Fordyce and Princeton Railroad

Overview
- Headquarters: Crossett, Arkansas
- Reporting mark: FP
- Locale: Arkansas
- Dates of operation: 1890–2023

Technical
- Track gauge: 4 ft 8+1⁄2 in (1,435 mm) standard gauge

= Fordyce and Princeton Railroad =

The Fordyce and Princeton Railroad Company was a short-line railroad headquartered in Crossett, Arkansas.

F&P operated 57 mi of line from Fordyce, Arkansas (where it interchanged with Union Pacific), to an interchange with Arkansas, Louisiana and Mississippi Railroad at Crossett.

F&P traffic generally consisted of lumber and paper products.

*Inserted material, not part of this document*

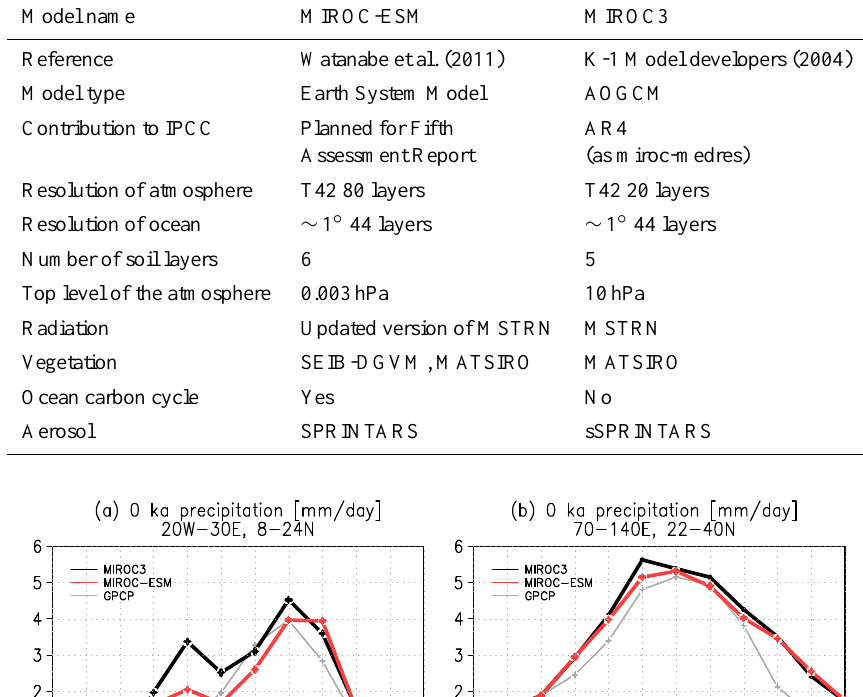
Table 2. Model comparison of MIROC-ESM and MIROC3.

F&P incorporated on February 25, 1890, as a 9.4 mi line between Fordyce and Toan, Arkansas. The railroad expanded, then downsized to a mere 1.14 mi of switching track near Fordyce. After the liquidation of Chicago, Rock Island and Pacific Railroad, F&P acquired the line between Fordyce and Crossett, via Banks, Craney, Hermitage, Ingalls, Vick, Broad, Emery, and Whitlow.

F&P was owned by Georgia Pacific from 1963 until March 2004, when it was sold to Genesee and Wyoming. In 2023, F&P was merged into the Arkansas, Louisiana and Mississippi Railroad's system.